James Servos, Perception Manager, OTTO Motors

LiDAR

The primary "vision" unit on the autonomous vehicle is a LiDAR system, short for Light Detection and Ranging. To enable the split-second decision-making needed for self-driving cars, the LiDAR system provides accurate 3D information on the surrounding environment. Using this data, the processor implements object identification, collision prediction, and avoidance strategies. The LiDAR unit is well-suited to "big picture" imaging and provides the needed surrounding view by using a rotating, scanning mirror assembly on the top of the car.

“Using LiDAR to map the facility provides a source of absolute position estimation in an indoor facility. It provides our position to the fixed environment, such as walls and allows OTTO to maintain its precise position anywhere in the facility.”

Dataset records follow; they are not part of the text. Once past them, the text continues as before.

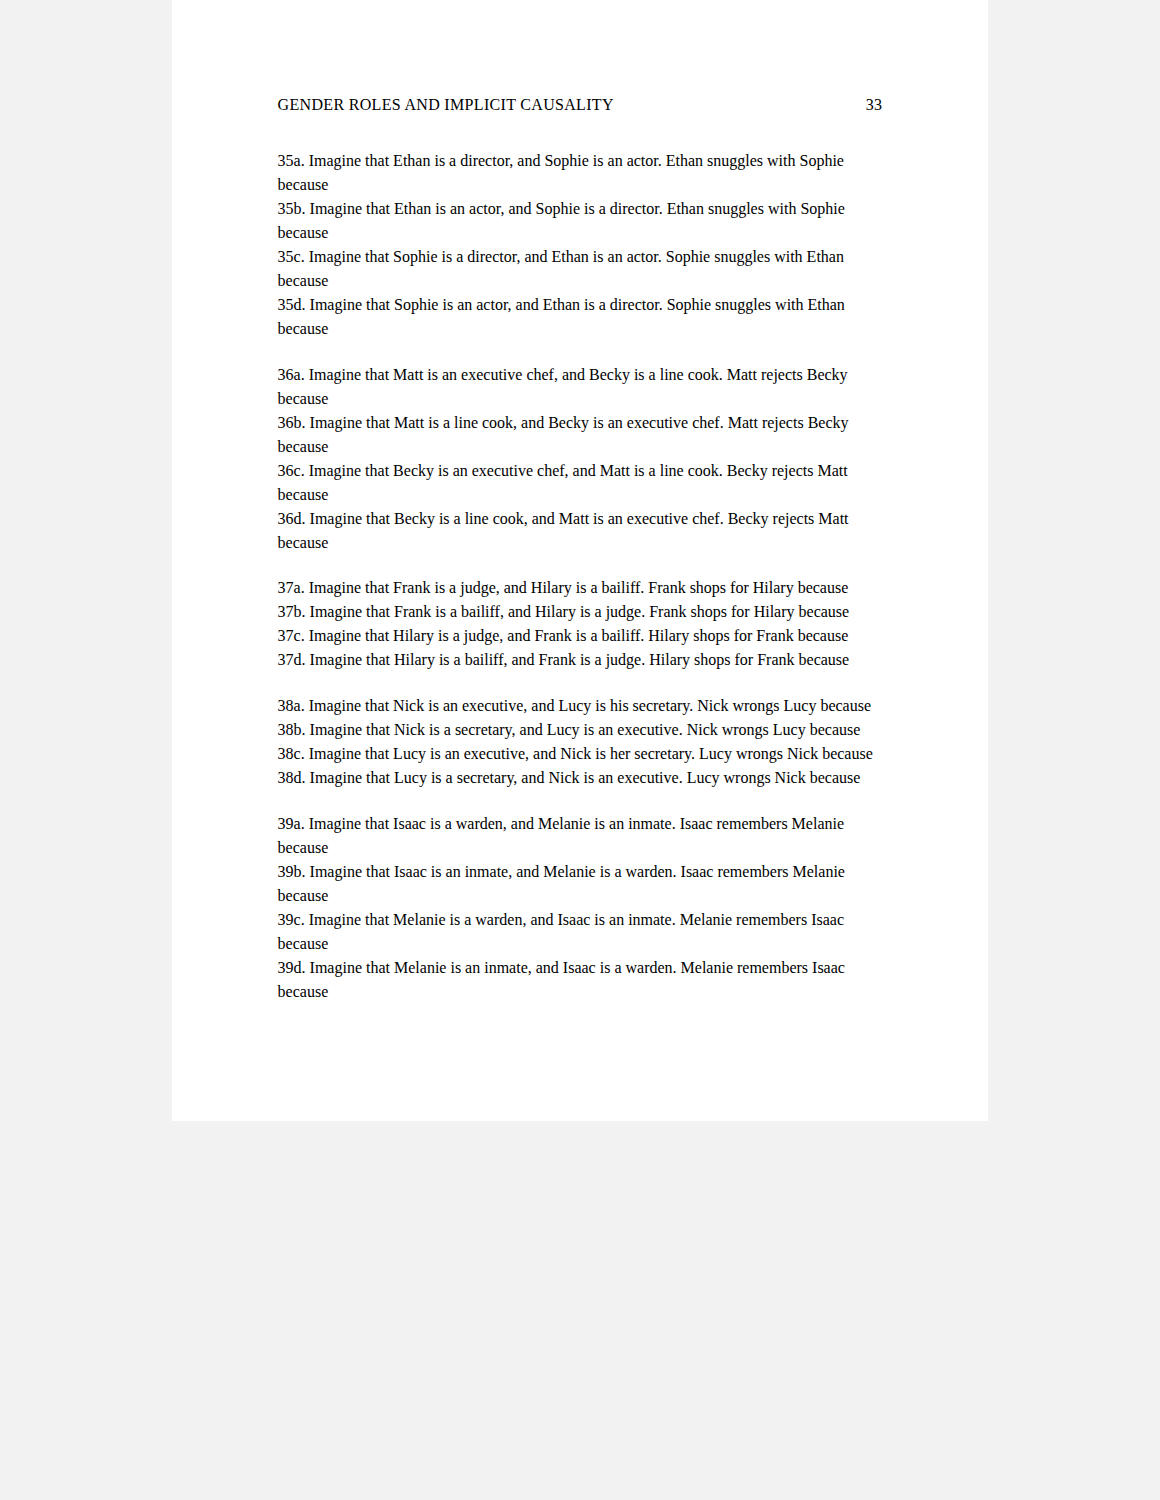Gender Roles and Implicit Causality 33
35a. Imagine that Ethan is a director, and Sophie is an actor. Ethan snuggles with Sophie because
35b. Imagine that Ethan is an actor, and Sophie is a director. Ethan snuggles with Sophie because
35c. Imagine that Sophie is a director, and Ethan is an actor. Sophie snuggles with Ethan because
35d. Imagine that Sophie is an actor, and Ethan is a director. Sophie snuggles with Ethan because
36a. Imagine that Matt is an executive chef, and Becky is a line cook. Matt rejects Becky because
36b. Imagine that Matt is a line cook, and Becky is an executive chef. Matt rejects Becky because
36c. Imagine that Becky is an executive chef, and Matt is a line cook. Becky rejects Matt because
36d. Imagine that Becky is a line cook, and Matt is an executive chef. Becky rejects Matt because
37a. Imagine that Frank is a judge, and Hilary is a bailiff. Frank shops for Hilary because
37b. Imagine that Frank is a bailiff, and Hilary is a judge. Frank shops for Hilary because
37c. Imagine that Hilary is a judge, and Frank is a bailiff. Hilary shops for Frank because
37d. Imagine that Hilary is a bailiff, and Frank is a judge. Hilary shops for Frank because
38a. Imagine that Nick is an executive, and Lucy is his secretary. Nick wrongs Lucy because
38b. Imagine that Nick is a secretary, and Lucy is an executive. Nick wrongs Lucy because
38c. Imagine that Lucy is an executive, and Nick is her secretary. Lucy wrongs Nick because
38d. Imagine that Lucy is a secretary, and Nick is an executive. Lucy wrongs Nick because
39a. Imagine that Isaac is a warden, and Melanie is an inmate. Isaac remembers Melanie because
39b. Imagine that Isaac is an inmate, and Melanie is a warden. Isaac remembers Melanie because
39c. Imagine that Melanie is a warden, and Isaac is an inmate. Melanie remembers Isaac because
39d. Imagine that Melanie is an inmate, and Isaac is a warden. Melanie remembers Isaac because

James Servos, Perception Manager, OTTO Motors

WHEEL ENCODER

The encoder is a sensor attached to a rotating object (such as a wheel in the case of OTTO) to measure rotation. By measuring rotation, OTTO can do things such as determine velocity and acceleration

“An encoder is essentially a circle that rotates with the wheel, except that it has slits or holes cut into it. When the laser shines, the sensor knows if the laser is hitting it. As the wheel turns, it will cut off that laser and the sensor will see nothing. By doing that, wheel rotation can be measured precisely. Fed back into the software and OTTO can see exactly where it is.”

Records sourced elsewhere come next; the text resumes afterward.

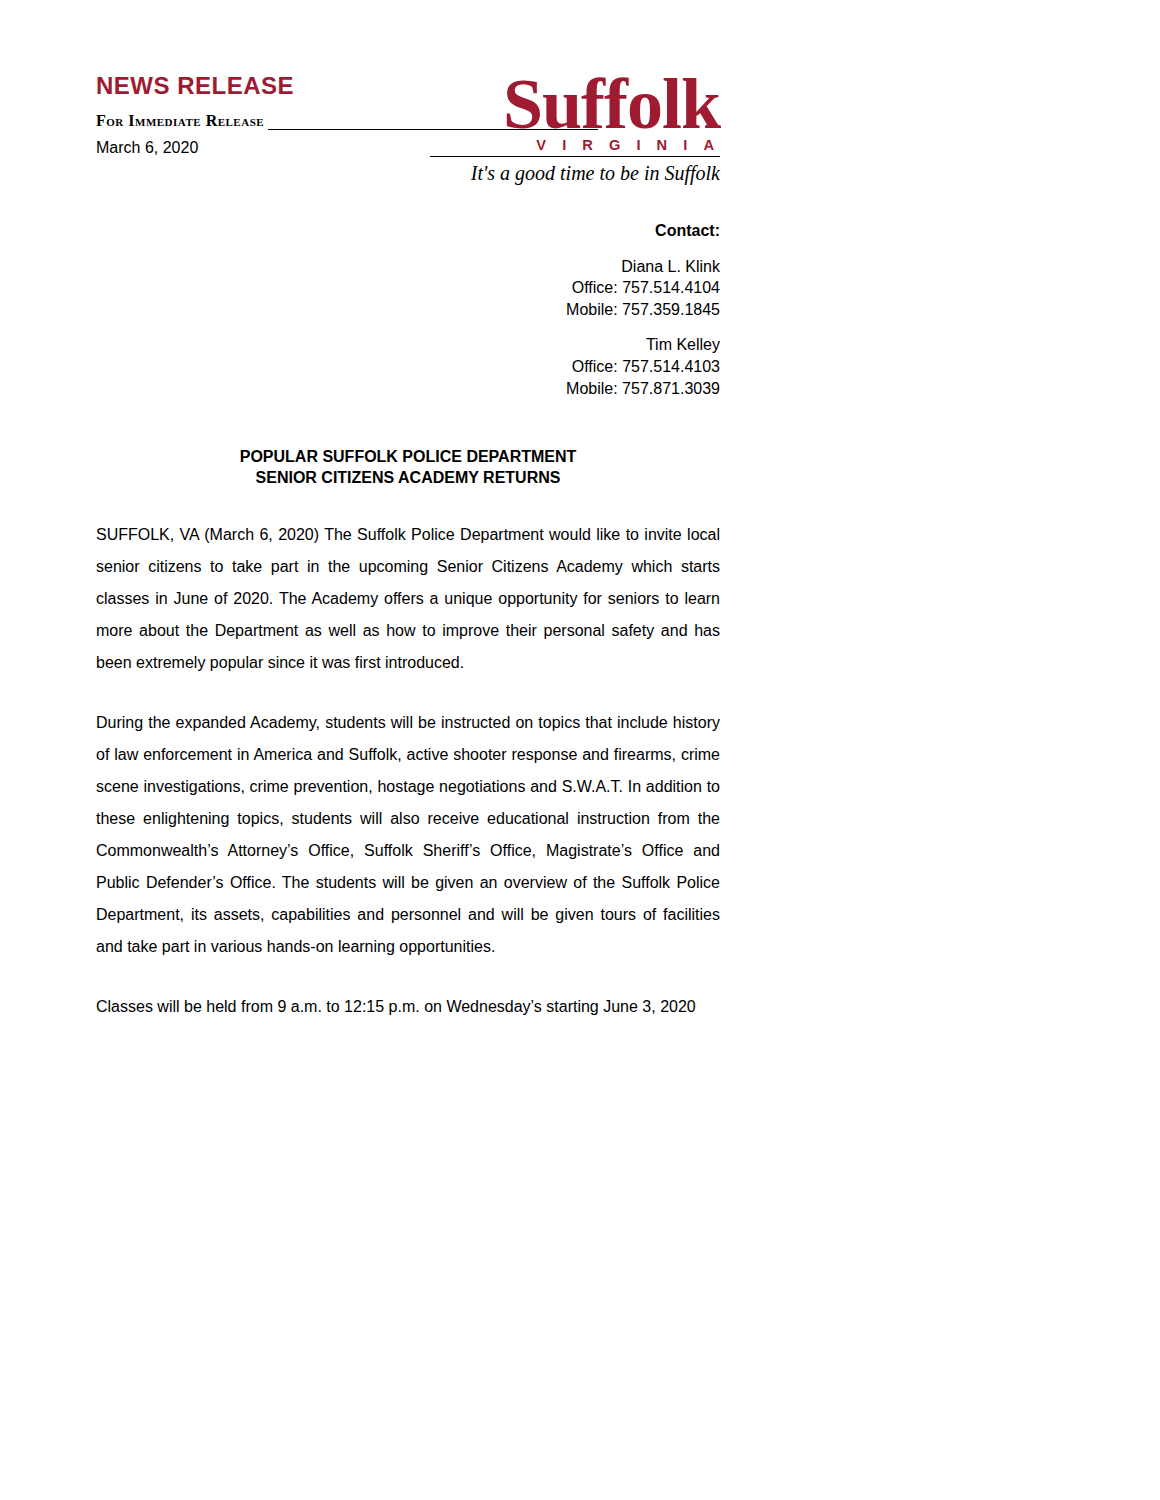Suffolk
V I R G I N I A
It's a good time to be in Suffolk
NEWS RELEASE
For Immediate Release
March 6, 2020
Contact:
Diana L. Klink
Office: 757.514.4104
Mobile: 757.359.1845
Tim Kelley
Office: 757.514.4103
Mobile: 757.871.3039
POPULAR SUFFOLK POLICE DEPARTMENT
SENIOR CITIZENS ACADEMY RETURNS
SUFFOLK, VA (March 6, 2020) The Suffolk Police Department would like to invite local senior citizens to take part in the upcoming Senior Citizens Academy which starts classes in June of 2020. The Academy offers a unique opportunity for seniors to learn more about the Department as well as how to improve their personal safety and has been extremely popular since it was first introduced.
During the expanded Academy, students will be instructed on topics that include history of law enforcement in America and Suffolk, active shooter response and firearms, crime scene investigations, crime prevention, hostage negotiations and S.W.A.T. In addition to these enlightening topics, students will also receive educational instruction from the Commonwealth’s Attorney’s Office, Suffolk Sheriff’s Office, Magistrate’s Office and Public Defender’s Office. The students will be given an overview of the Suffolk Police Department, its assets, capabilities and personnel and will be given tours of facilities and take part in various hands-on learning opportunities.
Classes will be held from 9 a.m. to 12:15 p.m. on Wednesday’s starting June 3, 2020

James Servos, Perception Manager, OTTO Motors

OTTO Always Finds a Way

The sensors employed by every OTTO self-driving vehicle are designed to ensure accuracy and reliability are met with each mission OTTO is assigned. Navigating through the dense and dynamic environments of a manufacturing facility, warehouse or distribution center takes precision and reliability and OTTO provides that with industry-leading sensor fusion capabilities. Automation is solving two challenges that today’s manufacturers are dealing with – a significant labor crisis and the urgency to compete on a global scale at an ever-increasing pace.